Eingeführt werden sollen die Haltungsstufen "Stall", "Stall+Platz", "Frischluftstall", "Auslauf/Freiland" und "Bio" als Extrakategorie. Die Verpflichtung soll im Laufe des kommenden Jahres für Schweinefleisch eingeführt werden, später sollen weitere Tierarten wie Rinder, Milchvieh und Geflügel hinzukommen.
Unklar blieb insbesondere die Finanzierung des Stallumbaus in den landwirtschaftlichen Betrieben. Laut Özdemir steht dem Landwirtschaftsministerium zunächst eine Milliarde Euro als "Anschubfinanzierung" zur Verfügung. Dieser Betrag reiche aber "ganz sicher nicht, wenn wir die Landwirtschaft zukunftsfest verändern wollen", sagte Özdemir. Innerhalb der Koalition gebe es da "noch Klärungsbedarf".
Kritik kam vom Koalitionspartner FDP. "Özdemir verteilt ungedeckte Schecks und lockt Bauern in die Investitionsfalle", kritisierte der agrarpolitische Sprecher der FDP-Bundestagsfraktion, Gero Hocker. Er forderte ein "Auflagenmoratorium anstatt unsicherer Finanzierungszusagen der Politik". Bei Detailfragen des vorgelegten Konzepts gebe es "keineswegs Einigkeit, sondern zahlreiche offene Punkte".
Der Deutsche Tierschutzbund begrüßte die vorgestellten Eckpunkte, äußerte jedoch Kritik insbesondere an der FDP, die eine zusätzliche staatliche Förderung des Stallumbaus ablehne. "Der Markt alleine wird es nicht schaffen, die bisher zugesagte eine Milliarde reicht nicht", erklärte Tierschutzbund-Präsident Thomas Schröder. Nötig seien neben mehr Geld auch verbindliche Regelungen für Transport und Schlachtung sowie engmaschige Kontrollen.
Auch die Umweltorganisation BUND forderte ein tragfähiges Finanzierungssystem für den Umbau der Landwirtschaft. "Eine Kennzeichnung allein macht noch keinen Umbau", erklärte Bundesgeschäftsführerin Antje von Broock. Die "Verweigerungshaltung" der FDP gefährde "die Zukunft der tierhaltenden Betriebe", kritisierte sie. Broock forderte zudem die Ausweitung der Kennzeichnungspflicht auf alle Tierarten.

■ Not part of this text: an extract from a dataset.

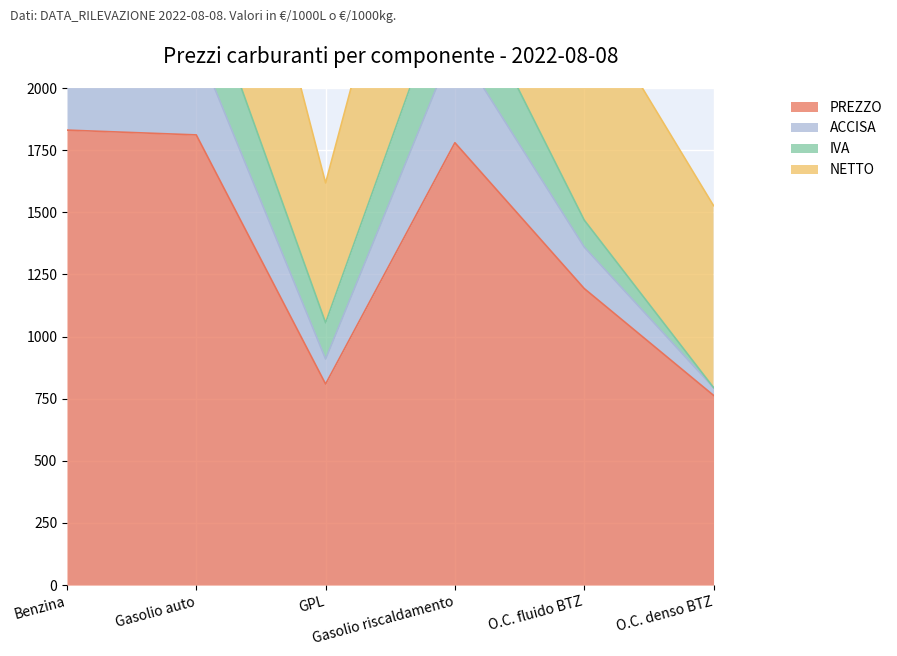

How many data points in ACCISA are above 2504?

3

Özdemirs Vorschlag "schafft beim Einkauf kaum Orientierung darüber, wie die Tiere gehalten werden", kritisierte auch der Greenpeace-Landwirtschaftsexperte Martin Hofstetter. Aspekte wie Transport, Schlachtung oder Tiergesundheit seien in den Kriterien nicht berücksichtigt. Özdemir müsse zudem für eine ausreichende finanzielle Unterstützung der Landwirte sorgen.
Verbraucherschützer begrüßten die Vorschläge, forderten aber ebenfalls Nachbesserungen. So forderte die Vorständin des Verbraucherzentrale Bundesverbands (vzbv) Jutta Gurkmann engmaschige Kontrollen. Finanziell unterstützt werden sollten zudem nur Landwirte, die sich an die höchsten Tierschutzstandards hielten.

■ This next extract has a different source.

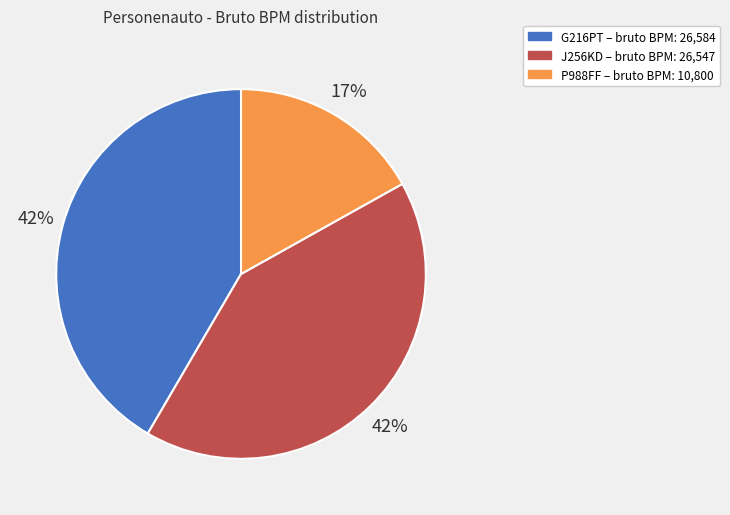

How many segments does this pie chart have?

3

Die Organisation Foodwatch mahnte eine Reduktion der Anzahl der gehaltenen Tiere an, zudem müssten diese so gehalten werden, dass sie nicht erkrankten. "Ein Siegel, das nur auf die Haltungsform guckt, ist irreführend und blendet die entscheidenden Probleme aus − nämlich den Gesundheitszustand der Tiere", erklärte die Organisation.
Auch der Präsident des Deutschen Bauernverbands, Joachim Rukwied, forderte eine zeitnahe Ausweitung der Kennzeichnungspflicht auf alle Tierarten. "Wir dürfen mit der Schließung der Lücken und der Einführung einer wirklich flächendeckend verbindlichen Herkunftskennzeichnung nicht bis zum Ende der Legislaturperiode warten", warnte Rukwied. Die Kennzeichnungspflicht müsse zudem "mit einem tragfähigen langfristigen Finanzierungskonzept flankiert werden".